From the records below, copy out exactly the lines from the one containing "They’re easy to skim" to the one containing "you’re writing for a professional audience.", both included. Add nothing else.
*** Dataset records
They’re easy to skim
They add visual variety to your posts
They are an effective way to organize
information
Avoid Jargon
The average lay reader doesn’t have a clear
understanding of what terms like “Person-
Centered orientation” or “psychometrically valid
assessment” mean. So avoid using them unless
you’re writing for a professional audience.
******
*** Dataset records
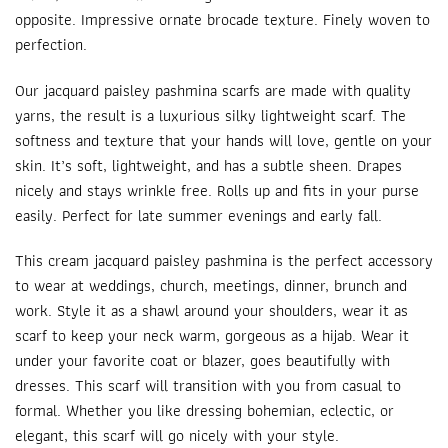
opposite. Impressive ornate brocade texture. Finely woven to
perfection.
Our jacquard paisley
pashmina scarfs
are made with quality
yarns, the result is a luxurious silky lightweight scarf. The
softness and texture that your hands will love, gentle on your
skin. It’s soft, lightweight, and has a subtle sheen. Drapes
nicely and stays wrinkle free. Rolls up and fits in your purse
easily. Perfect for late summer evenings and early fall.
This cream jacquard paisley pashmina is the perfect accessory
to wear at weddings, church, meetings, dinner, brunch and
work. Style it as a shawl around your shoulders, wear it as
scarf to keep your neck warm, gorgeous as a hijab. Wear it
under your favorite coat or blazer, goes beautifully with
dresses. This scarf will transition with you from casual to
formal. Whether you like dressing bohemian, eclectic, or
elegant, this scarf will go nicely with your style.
******
- [Completed exercise]
They’re easy to skim
They add visual variety to your posts
They are an effective way to organize
information
Avoid Jargon
The average lay reader doesn’t have a clear
understanding of what terms like “Person-
Centered orientation” or “psychometrically valid
assessment” mean. So avoid using them unless
you’re writing for a professional audience.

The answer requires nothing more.